Complimenting Bayern Munich's exciting European adventure last season and Germany's youthful talent in the World Cup, the German Bundesliga has been receiving some admiring glances from its European neighbours. How does it compare to the English Premier League at the end of the day?
The English League is renowned for fast paced football. Aggressive and strong, it is enjoyed around the world for its robustness and the appreciation of physical prowess on par with appreciation of technical prowess.
The sheer volume of exciting foreign players ensures that the most dull match on paper can still be thrilling, though of course there are awfully dull matches in the EPL as in any other league.
The title is realistically fought out between Manchester United and Chelsea with Arsenal plugging away but ultimately not quite making it.
The Bundesliga is a mix of the physical and the more technical European style. Teams like Werder Bremen and Bayern Munich are built for all out attack, while others favour a very methodical approach. Teams like Mainz have the ability to surprise bigger teams and sides like Dortmund, Hamburg, Schalke and Bremen are capable of winning the league.
Crowds and Tickets
Crowds in England are of a high standard, especially compared to other leagues like the Italian league. The Bundesliga, however, boasts the highest average gate figures in Europe.
Dortmund bring in around seventy thousand regularly, while teams like Werder, Schalke and Bayern also bring in massive amounts of fans. Another point to remember is that most German grounds still have standing sections, which allows for more enhanced atmosphere behind the goals.
In England, matches are often between a hefty twenty-five and forty pounds. In Germany, tickets rarely go over 14 euros. There was even a boycott when tickets for Schalke vs Dortmund (an important derby match) went over twenty euros.
The Bundesliga has some household names, largely from the Germany squad. Players like Michael Ballack, Bastian Schweinsteiger and Phillip Lahm are internationally recognised.
The Premier League is undoubtedly the home of many of footballs stars. Didier Drogba, Wayne Rooney, Fernando Torres, Steven Gerrard, and Frank Lampard are just a few of the famous names that attract incredible wage packages.
The Bundesliga is, however, slowly beginning to catch up with big names of the Premier League with the likes of Ruud van Nistleroy and Raul heading to Germany for a last adventure. Add to this list Robben, Ribery and Huntelaar and it becomes apparent that the German League is beginning to hold some attraction for top talent.

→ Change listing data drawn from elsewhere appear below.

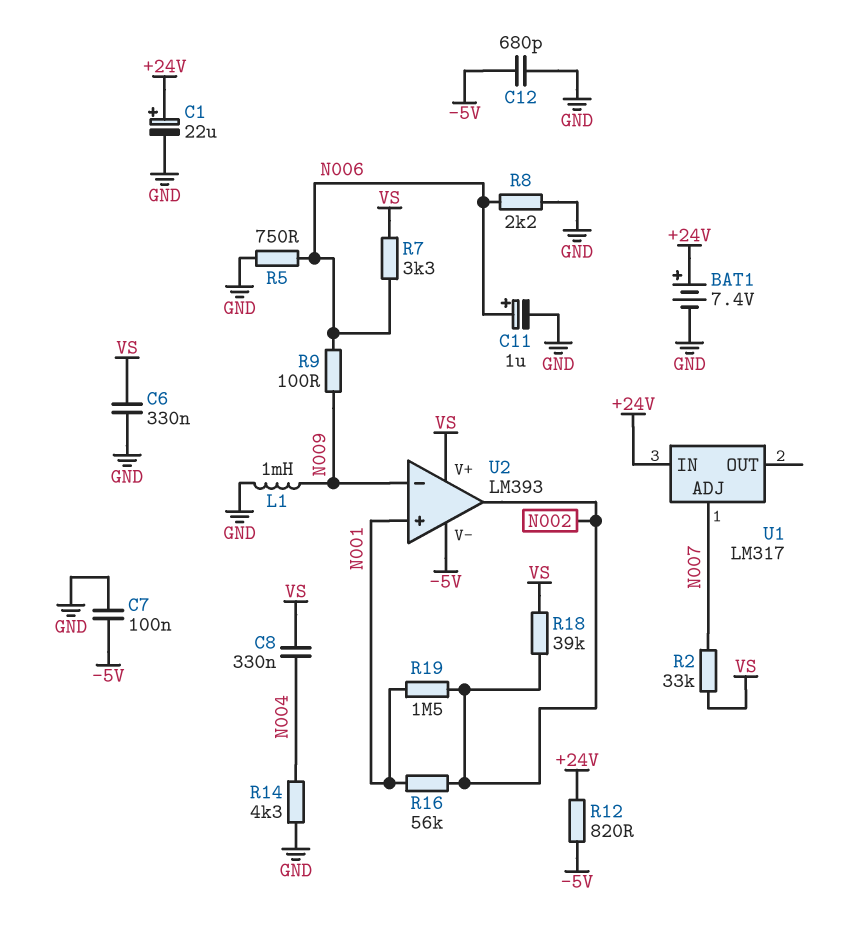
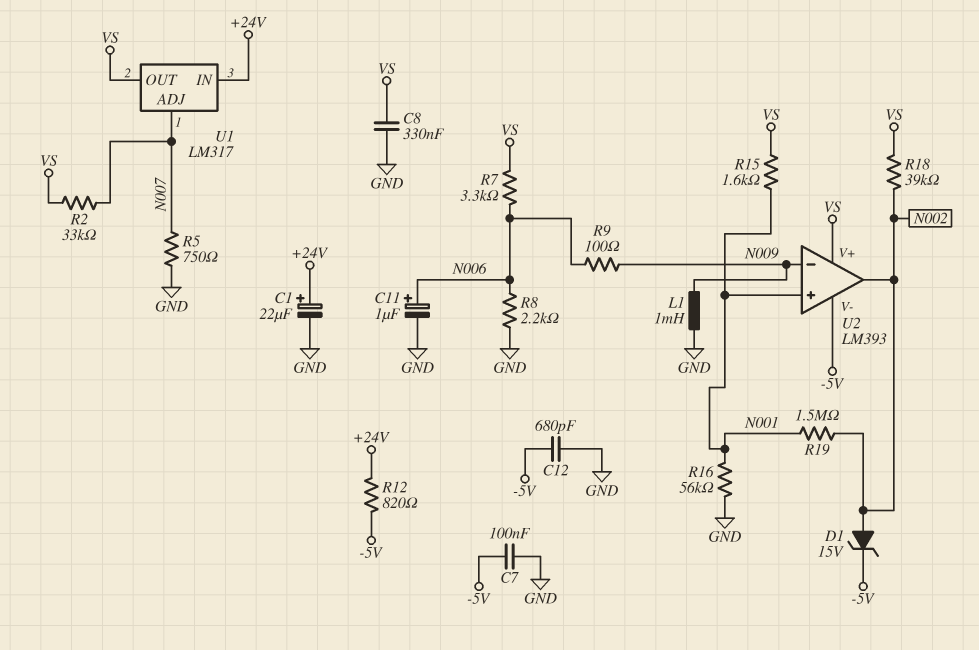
BAT1: 7.4V (plus +24V, minus GND) -> none
C6: 330nF (GND, VS) -> none
C8: 330nF (N004, VS) -> 330nF (GND, VS)
D1: none -> zener 15V (A N002, K -5V)
R5: 750 (GND, N006) -> 750 (GND, N007)
R14: 4.3k (GND, N004) -> none
R15: none -> 1.6k (N001, VS)
R16: 56k (N001, N002) -> 56k (GND, N001)
U1 pin OUT: none -> VS

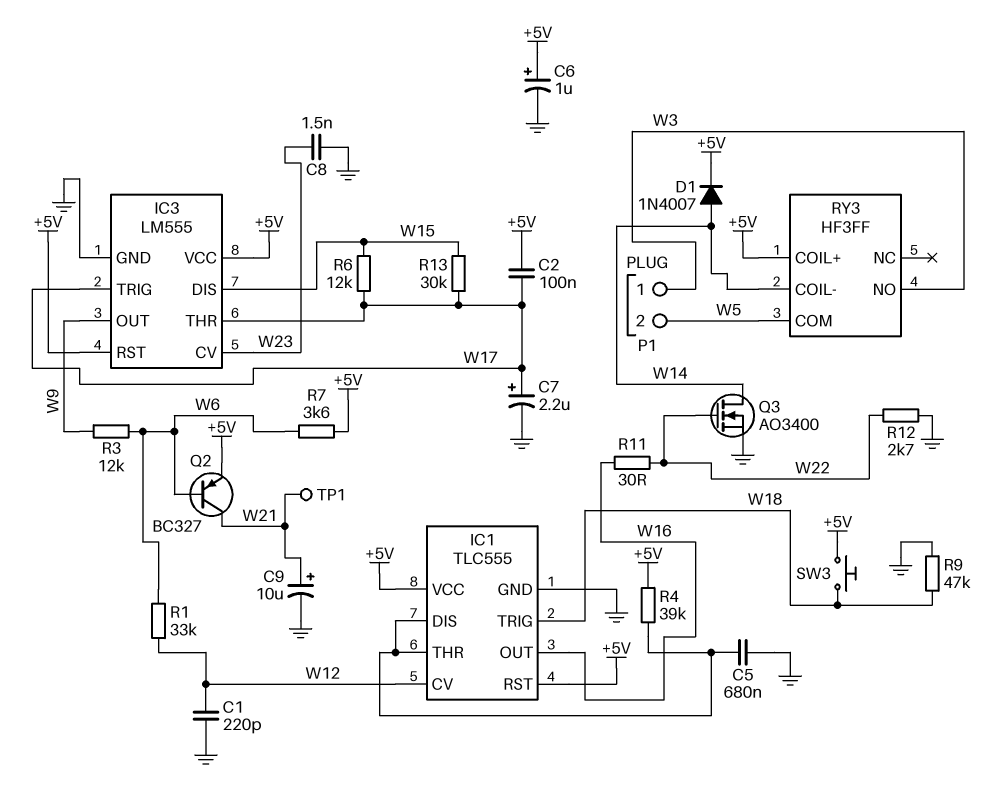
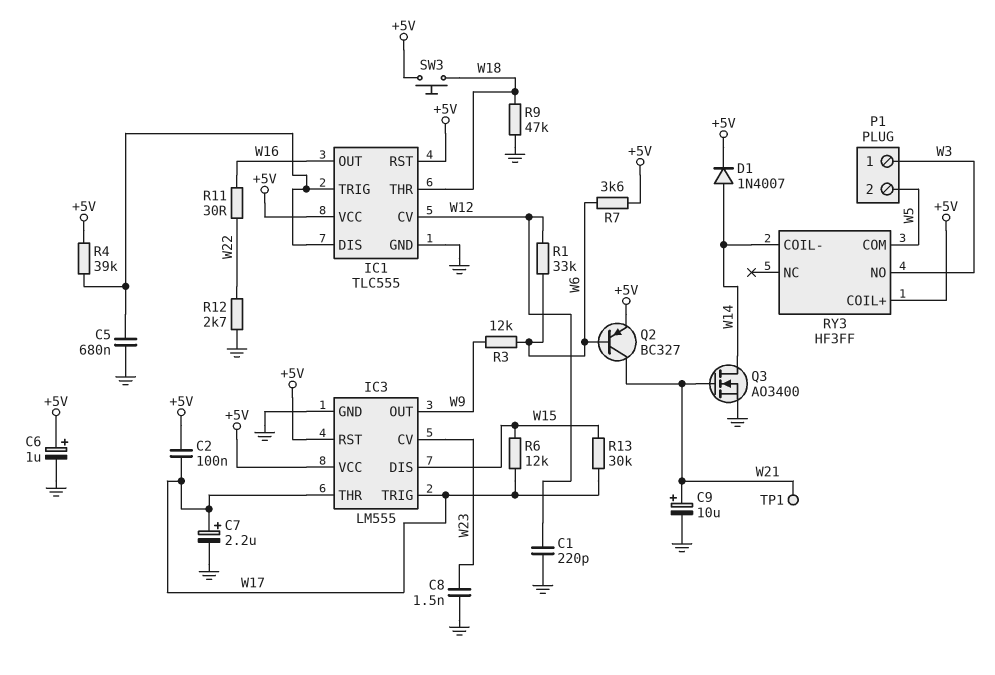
IC1 pin THR: IC1/DIS -> W18
IC1 pin TRIG: W18 -> IC1/DIS
Q3: NMOS AO3400 (G W22, D W14, S GND) -> NMOS AO3400 (G W21, D W14, S GND)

Here the Bundesliga certainly has an advantage. With strict financial control, clubs cannot spend massively beyond their means on wages and transfers. The celebrated 50+1 rule also means that no one person can control more than 49% of a club, allowing for optimal fan involvement.
In England, there is no such rule set. Problems have risen recently for Manchester United and Liverpool that demonstrate why this may be a bigger issue than expected.
On the other hand, the EPL bring in incredible amounts of funding from television rights, something the Bundesliga does not manage. The German league can be rather exciting and may well increase their television revenue soon enough, but at the moment it is a long way behind the English figures.
Much has been made of the German youth set-up, with their youth teams holding all of the age tier championship in Europe at once last year. This system's success has been verified by a brilliant World Cup from several young players like Ozil and Mueller. The Bundesliga has a wonderful crop of young twenty year olds, many of them playing for their teams regularly: Mueller, Oezil Khedira, Reus, Holtby, Goetze and Hummels are on their way to becoming households name before long.
England have only begun the long process of embedding more home grown, youth talent into their national squad. How many of these players now see first team football is a worry, but the likes of Josh Mceachran certainly give England fans some hope.
On a footballing front, it is a subjective question of whether one prefers the English playing style over the German approach to the game. However, the fan ownership in Germany means a tremendous lack of debts at the clubs — one difference that sets it apart from England.
The EPL is still ahead in revenue from TV and in star pulling power, but as more and more clubs suffer from crippling debts, a more sensible and sustainable method simply must be introduced.